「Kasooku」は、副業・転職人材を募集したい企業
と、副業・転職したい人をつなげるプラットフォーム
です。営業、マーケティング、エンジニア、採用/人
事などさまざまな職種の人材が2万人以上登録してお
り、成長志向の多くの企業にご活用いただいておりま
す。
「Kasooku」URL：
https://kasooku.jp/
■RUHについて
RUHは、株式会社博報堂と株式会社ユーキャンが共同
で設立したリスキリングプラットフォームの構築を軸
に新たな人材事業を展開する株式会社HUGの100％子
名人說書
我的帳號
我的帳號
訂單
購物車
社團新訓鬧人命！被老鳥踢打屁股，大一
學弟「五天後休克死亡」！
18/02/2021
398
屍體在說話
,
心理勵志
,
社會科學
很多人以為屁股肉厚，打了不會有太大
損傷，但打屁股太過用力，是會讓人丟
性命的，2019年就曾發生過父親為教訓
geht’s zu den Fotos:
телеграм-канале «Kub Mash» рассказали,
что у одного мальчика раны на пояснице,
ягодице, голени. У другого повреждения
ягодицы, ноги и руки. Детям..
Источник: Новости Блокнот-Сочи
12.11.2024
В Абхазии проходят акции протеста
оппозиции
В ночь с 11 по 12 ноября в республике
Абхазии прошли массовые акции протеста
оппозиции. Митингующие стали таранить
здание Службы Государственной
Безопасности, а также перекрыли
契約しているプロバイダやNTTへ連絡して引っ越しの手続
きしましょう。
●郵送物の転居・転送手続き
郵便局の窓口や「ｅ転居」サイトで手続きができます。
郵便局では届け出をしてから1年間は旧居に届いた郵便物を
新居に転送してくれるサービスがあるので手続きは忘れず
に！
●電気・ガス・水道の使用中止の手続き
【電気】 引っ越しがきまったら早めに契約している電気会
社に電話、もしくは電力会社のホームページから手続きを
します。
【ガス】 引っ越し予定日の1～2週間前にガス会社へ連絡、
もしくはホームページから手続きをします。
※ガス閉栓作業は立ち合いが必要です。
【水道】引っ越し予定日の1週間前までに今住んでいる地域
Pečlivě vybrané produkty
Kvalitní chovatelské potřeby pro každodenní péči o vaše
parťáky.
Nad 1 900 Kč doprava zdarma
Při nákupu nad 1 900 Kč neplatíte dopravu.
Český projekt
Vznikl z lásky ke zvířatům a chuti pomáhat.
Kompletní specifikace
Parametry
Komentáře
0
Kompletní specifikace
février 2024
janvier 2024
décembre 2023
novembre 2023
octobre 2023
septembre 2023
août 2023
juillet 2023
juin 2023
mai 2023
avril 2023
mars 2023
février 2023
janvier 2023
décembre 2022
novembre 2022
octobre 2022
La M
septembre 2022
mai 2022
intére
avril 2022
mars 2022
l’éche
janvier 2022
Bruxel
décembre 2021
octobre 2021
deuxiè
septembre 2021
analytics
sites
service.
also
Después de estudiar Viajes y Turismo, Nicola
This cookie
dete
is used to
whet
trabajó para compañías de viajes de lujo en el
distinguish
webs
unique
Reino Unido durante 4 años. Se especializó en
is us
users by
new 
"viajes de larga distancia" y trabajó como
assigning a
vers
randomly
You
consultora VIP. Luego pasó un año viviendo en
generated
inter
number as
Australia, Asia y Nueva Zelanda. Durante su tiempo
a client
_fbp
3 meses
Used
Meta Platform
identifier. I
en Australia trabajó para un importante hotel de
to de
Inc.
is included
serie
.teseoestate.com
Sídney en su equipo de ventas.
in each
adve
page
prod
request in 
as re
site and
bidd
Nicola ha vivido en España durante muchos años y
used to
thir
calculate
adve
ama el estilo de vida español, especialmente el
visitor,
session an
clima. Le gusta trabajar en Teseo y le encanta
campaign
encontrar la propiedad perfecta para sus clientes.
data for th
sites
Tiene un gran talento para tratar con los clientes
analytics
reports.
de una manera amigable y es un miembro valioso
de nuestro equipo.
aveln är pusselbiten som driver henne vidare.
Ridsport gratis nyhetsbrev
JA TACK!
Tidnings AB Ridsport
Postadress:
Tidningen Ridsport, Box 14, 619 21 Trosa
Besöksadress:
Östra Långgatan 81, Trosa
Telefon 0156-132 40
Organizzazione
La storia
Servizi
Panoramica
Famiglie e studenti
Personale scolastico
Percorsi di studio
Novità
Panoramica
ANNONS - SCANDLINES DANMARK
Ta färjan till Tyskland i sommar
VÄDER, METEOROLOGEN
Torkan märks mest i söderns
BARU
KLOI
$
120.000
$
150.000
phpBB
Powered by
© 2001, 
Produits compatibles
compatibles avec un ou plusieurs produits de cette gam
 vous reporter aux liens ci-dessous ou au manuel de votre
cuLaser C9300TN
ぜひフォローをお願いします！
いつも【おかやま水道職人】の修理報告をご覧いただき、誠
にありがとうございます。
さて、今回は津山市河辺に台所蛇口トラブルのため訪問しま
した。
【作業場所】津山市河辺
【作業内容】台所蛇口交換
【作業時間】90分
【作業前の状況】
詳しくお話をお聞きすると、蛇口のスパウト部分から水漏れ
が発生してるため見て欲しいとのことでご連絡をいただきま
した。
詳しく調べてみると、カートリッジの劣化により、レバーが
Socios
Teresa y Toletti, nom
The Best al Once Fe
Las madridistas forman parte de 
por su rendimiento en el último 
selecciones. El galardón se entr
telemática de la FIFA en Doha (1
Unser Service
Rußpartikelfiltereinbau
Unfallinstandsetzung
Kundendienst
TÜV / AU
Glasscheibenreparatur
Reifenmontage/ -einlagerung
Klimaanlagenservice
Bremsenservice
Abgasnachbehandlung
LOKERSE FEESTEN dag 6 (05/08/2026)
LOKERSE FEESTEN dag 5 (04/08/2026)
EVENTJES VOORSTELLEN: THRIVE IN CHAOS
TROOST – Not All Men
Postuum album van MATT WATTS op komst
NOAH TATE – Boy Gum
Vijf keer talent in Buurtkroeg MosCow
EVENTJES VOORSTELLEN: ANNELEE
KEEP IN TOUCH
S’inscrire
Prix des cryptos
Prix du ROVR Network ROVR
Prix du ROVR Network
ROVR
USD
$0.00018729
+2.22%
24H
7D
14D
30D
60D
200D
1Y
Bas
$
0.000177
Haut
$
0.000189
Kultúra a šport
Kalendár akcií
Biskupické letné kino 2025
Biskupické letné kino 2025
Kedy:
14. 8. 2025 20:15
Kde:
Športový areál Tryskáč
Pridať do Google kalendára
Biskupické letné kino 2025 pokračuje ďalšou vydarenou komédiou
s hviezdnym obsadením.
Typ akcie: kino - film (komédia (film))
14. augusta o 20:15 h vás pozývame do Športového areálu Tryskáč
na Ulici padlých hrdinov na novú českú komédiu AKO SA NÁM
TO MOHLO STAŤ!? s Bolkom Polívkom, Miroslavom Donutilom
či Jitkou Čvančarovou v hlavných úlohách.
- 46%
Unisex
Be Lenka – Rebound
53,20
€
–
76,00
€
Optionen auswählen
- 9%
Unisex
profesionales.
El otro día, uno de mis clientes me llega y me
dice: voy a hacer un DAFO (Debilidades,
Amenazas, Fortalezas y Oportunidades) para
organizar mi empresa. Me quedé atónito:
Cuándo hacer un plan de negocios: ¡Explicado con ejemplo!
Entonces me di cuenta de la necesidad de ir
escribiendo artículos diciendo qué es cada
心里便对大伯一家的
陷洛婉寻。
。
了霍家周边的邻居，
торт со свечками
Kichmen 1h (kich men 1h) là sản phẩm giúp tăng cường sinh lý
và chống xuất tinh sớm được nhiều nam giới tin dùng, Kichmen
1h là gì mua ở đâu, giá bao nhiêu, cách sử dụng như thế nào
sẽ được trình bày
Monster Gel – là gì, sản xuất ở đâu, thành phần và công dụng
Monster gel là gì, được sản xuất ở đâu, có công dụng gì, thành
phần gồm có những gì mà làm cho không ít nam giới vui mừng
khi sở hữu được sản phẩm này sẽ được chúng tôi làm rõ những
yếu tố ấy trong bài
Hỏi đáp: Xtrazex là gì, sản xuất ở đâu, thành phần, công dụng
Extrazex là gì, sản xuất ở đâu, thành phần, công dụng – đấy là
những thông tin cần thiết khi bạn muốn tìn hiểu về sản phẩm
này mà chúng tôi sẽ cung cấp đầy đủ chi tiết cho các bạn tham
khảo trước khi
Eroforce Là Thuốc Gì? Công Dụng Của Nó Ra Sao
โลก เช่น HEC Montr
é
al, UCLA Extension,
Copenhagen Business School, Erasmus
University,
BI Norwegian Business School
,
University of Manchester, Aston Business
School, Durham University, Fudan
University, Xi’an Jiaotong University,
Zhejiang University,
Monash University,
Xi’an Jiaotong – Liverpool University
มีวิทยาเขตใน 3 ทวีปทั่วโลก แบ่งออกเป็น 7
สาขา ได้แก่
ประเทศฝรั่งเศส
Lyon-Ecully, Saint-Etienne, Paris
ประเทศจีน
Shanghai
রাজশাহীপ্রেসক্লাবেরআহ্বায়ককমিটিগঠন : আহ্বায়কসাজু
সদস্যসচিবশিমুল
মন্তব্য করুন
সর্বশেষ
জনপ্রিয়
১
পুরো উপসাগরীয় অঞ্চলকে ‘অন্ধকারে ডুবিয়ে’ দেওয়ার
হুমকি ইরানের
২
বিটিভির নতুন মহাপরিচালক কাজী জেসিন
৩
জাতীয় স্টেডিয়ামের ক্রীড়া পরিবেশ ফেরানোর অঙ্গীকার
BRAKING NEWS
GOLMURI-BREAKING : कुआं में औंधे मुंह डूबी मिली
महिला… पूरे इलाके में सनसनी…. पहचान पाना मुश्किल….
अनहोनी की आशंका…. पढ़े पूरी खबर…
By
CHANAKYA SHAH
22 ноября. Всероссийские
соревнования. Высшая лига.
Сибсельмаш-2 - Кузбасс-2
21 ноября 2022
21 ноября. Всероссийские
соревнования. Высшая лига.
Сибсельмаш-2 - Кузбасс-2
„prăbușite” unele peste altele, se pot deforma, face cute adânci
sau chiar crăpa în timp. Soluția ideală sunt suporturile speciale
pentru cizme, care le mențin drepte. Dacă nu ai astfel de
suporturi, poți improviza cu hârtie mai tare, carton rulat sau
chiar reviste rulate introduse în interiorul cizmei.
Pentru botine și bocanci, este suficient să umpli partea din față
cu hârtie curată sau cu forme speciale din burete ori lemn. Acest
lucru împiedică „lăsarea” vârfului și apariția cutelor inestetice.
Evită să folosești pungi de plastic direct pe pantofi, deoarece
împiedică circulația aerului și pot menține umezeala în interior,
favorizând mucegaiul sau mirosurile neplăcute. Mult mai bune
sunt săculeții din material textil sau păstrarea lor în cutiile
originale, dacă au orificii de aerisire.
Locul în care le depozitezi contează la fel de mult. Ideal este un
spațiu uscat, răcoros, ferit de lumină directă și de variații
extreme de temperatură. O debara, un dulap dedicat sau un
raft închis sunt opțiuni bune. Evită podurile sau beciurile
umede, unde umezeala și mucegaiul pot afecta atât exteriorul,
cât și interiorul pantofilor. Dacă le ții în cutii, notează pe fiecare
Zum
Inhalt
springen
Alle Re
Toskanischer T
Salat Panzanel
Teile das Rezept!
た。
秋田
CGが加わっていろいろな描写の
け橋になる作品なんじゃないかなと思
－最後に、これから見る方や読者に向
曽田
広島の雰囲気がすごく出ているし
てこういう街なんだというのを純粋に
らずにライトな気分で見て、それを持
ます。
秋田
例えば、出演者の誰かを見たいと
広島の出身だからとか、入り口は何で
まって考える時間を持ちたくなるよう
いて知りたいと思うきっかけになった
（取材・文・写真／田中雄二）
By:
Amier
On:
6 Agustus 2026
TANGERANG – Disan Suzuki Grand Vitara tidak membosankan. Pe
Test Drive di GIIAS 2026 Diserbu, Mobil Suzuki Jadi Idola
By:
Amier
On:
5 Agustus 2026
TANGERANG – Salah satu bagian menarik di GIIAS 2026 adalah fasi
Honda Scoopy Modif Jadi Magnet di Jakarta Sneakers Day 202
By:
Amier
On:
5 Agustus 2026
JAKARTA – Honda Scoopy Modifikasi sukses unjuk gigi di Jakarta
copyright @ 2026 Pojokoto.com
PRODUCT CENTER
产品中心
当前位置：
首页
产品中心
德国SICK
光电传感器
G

************

● Exercise details: Please give an exact copy of the entries above, from the line with "Český projekt" down to the line with "identifier. I", inclusive, and nothing else.

● Answer:
Český projekt
Vznikl z lásky ke zvířatům a chuti pomáhat.
Kompletní specifikace
Parametry
Komentáře
0
Kompletní specifikace
février 2024
janvier 2024
décembre 2023
novembre 2023
octobre 2023
septembre 2023
août 2023
juillet 2023
juin 2023
mai 2023
avril 2023
mars 2023
février 2023
janvier 2023
décembre 2022
novembre 2022
octobre 2022
La M
septembre 2022
mai 2022
intére
avril 2022
mars 2022
l’éche
janvier 2022
Bruxel
décembre 2021
octobre 2021
deuxiè
septembre 2021
analytics
sites
service.
also
Después de estudiar Viajes y Turismo, Nicola
This cookie
dete
is used to
whet
trabajó para compañías de viajes de lujo en el
distinguish
webs
unique
Reino Unido durante 4 años. Se especializó en
is us
users by
new 
"viajes de larga distancia" y trabajó como
assigning a
vers
randomly
You
consultora VIP. Luego pasó un año viviendo en
generated
inter
number as
Australia, Asia y Nueva Zelanda. Durante su tiempo
a client
_fbp
3 meses
Used
Meta Platform
identifier. I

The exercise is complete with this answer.